Repeat all of the data precisely.

####

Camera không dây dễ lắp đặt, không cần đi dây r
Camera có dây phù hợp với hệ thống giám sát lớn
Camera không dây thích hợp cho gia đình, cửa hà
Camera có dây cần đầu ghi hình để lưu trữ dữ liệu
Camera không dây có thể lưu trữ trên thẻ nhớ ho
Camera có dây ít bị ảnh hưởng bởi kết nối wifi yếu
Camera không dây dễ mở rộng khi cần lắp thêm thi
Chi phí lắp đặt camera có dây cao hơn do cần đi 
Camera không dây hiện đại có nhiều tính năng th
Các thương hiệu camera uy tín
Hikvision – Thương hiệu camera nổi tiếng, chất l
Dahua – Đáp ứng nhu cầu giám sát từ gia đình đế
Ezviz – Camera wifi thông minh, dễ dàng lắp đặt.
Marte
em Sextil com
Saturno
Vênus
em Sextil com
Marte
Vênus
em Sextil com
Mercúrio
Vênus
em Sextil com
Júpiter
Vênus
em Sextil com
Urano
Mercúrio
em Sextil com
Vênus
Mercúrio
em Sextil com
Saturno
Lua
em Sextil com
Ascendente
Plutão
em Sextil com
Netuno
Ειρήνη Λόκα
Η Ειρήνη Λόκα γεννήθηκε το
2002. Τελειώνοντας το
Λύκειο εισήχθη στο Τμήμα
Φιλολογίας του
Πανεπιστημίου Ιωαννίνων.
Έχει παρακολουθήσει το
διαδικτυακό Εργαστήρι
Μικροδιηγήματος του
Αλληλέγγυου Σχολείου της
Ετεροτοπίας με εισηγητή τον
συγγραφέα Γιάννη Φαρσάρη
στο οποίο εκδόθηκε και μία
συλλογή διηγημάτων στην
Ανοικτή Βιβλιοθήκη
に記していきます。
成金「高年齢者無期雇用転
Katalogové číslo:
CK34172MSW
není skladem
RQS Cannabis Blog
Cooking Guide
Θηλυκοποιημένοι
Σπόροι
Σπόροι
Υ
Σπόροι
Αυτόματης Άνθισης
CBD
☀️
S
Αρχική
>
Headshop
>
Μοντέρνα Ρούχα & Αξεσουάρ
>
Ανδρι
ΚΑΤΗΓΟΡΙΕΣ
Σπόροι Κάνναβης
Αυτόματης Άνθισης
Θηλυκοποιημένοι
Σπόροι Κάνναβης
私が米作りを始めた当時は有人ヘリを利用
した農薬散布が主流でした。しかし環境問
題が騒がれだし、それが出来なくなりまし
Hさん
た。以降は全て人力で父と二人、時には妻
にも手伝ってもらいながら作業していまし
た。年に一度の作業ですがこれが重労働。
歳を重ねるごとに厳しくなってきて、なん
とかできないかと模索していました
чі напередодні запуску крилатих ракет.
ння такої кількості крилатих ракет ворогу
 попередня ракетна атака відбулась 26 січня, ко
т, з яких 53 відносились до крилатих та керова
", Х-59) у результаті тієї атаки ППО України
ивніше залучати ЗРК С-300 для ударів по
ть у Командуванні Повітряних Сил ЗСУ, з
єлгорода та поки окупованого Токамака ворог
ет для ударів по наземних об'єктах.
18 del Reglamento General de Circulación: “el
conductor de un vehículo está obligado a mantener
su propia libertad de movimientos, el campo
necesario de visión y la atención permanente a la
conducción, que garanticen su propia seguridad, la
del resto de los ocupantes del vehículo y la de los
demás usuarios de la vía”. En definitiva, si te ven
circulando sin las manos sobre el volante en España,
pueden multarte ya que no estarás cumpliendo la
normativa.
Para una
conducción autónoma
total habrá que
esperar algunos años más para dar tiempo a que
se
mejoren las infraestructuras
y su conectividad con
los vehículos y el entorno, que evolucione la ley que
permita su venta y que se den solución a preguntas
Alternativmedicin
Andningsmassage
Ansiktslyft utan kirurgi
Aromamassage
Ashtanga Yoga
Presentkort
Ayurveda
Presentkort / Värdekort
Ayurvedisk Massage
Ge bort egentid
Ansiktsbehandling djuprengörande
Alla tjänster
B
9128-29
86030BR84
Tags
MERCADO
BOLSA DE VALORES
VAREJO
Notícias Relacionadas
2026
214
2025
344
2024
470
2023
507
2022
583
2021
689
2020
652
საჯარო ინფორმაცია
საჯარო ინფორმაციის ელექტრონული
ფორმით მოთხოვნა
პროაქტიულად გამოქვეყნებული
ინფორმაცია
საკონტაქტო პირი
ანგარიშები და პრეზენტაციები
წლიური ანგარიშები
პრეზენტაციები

####

Your response
Camera không dây dễ lắp đặt, không cần đi dây r
Camera có dây phù hợp với hệ thống giám sát lớn
Camera không dây thích hợp cho gia đình, cửa hà
Camera có dây cần đầu ghi hình để lưu trữ dữ liệu
Camera không dây có thể lưu trữ trên thẻ nhớ ho
Camera có dây ít bị ảnh hưởng bởi kết nối wifi yếu
Camera không dây dễ mở rộng khi cần lắp thêm thi
Chi phí lắp đặt camera có dây cao hơn do cần đi 
Camera không dây hiện đại có nhiều tính năng th
Các thương hiệu camera uy tín
Hikvision – Thương hiệu camera nổi tiếng, chất l
Dahua – Đáp ứng nhu cầu giám sát từ gia đình đế
Ezviz – Camera wifi thông minh, dễ dàng lắp đặt.
Marte
em Sextil com
Saturno
Vênus
em Sextil com
Marte
Vênus
em Sextil com
Mercúrio
Vênus
em Sextil com
Júpiter
Vênus
em Sextil com
Urano
Mercúrio
em Sextil com
Vênus
Mercúrio
em Sextil com
Saturno
Lua
em Sextil com
Ascendente
Plutão
em Sextil com
Netuno
Ειρήνη Λόκα
Η Ειρήνη Λόκα γεννήθηκε το
2002. Τελειώνοντας το
Λύκειο εισήχθη στο Τμήμα
Φιλολογίας του
Πανεπιστημίου Ιωαννίνων.
Έχει παρακολουθήσει το
διαδικτυακό Εργαστήρι
Μικροδιηγήματος του
Αλληλέγγυου Σχολείου της
Ετεροτοπίας με εισηγητή τον
συγγραφέα Γιάννη Φαρσάρη
στο οποίο εκδόθηκε και μία
συλλογή διηγημάτων στην
Ανοικτή Βιβλιοθήκη
に記していきます。
成金「高年齢者無期雇用転
Katalogové číslo:
CK34172MSW
není skladem
RQS Cannabis Blog
Cooking Guide
Θηλυκοποιημένοι
Σπόροι
Σπόροι
Υ
Σπόροι
Αυτόματης Άνθισης
CBD
☀️
S
Αρχική
>
Headshop
>
Μοντέρνα Ρούχα & Αξεσουάρ
>
Ανδρι
ΚΑΤΗΓΟΡΙΕΣ
Σπόροι Κάνναβης
Αυτόματης Άνθισης
Θηλυκοποιημένοι
Σπόροι Κάνναβης
私が米作りを始めた当時は有人ヘリを利用
した農薬散布が主流でした。しかし環境問
題が騒がれだし、それが出来なくなりまし
Hさん
た。以降は全て人力で父と二人、時には妻
にも手伝ってもらいながら作業していまし
た。年に一度の作業ですがこれが重労働。
歳を重ねるごとに厳しくなってきて、なん
とかできないかと模索していました
чі напередодні запуску крилатих ракет.
ння такої кількості крилатих ракет ворогу
 попередня ракетна атака відбулась 26 січня, ко
т, з яких 53 відносились до крилатих та керова
", Х-59) у результаті тієї атаки ППО України
ивніше залучати ЗРК С-300 для ударів по
ть у Командуванні Повітряних Сил ЗСУ, з
єлгорода та поки окупованого Токамака ворог
ет для ударів по наземних об'єктах.
18 del Reglamento General de Circulación: “el
conductor de un vehículo está obligado a mantener
su propia libertad de movimientos, el campo
necesario de visión y la atención permanente a la
conducción, que garanticen su propia seguridad, la
del resto de los ocupantes del vehículo y la de los
demás usuarios de la vía”. En definitiva, si te ven
circulando sin las manos sobre el volante en España,
pueden multarte ya que no estarás cumpliendo la
normativa.
Para una
conducción autónoma
total habrá que
esperar algunos años más para dar tiempo a que
se
mejoren las infraestructuras
y su conectividad con
los vehículos y el entorno, que evolucione la ley que
permita su venta y que se den solución a preguntas
Alternativmedicin
Andningsmassage
Ansiktslyft utan kirurgi
Aromamassage
Ashtanga Yoga
Presentkort
Ayurveda
Presentkort / Värdekort
Ayurvedisk Massage
Ge bort egentid
Ansiktsbehandling djuprengörande
Alla tjänster
B
9128-29
86030BR84
Tags
MERCADO
BOLSA DE VALORES
VAREJO
Notícias Relacionadas
2026
214
2025
344
2024
470
2023
507
2022
583
2021
689
2020
652
საჯარო ინფორმაცია
საჯარო ინფორმაციის ელექტრონული
ფორმით მოთხოვნა
პროაქტიულად გამოქვეყნებული
ინფორმაცია
საკონტაქტო პირი
ანგარიშები და პრეზენტაციები
წლიური ანგარიშები
პრეზენტაციები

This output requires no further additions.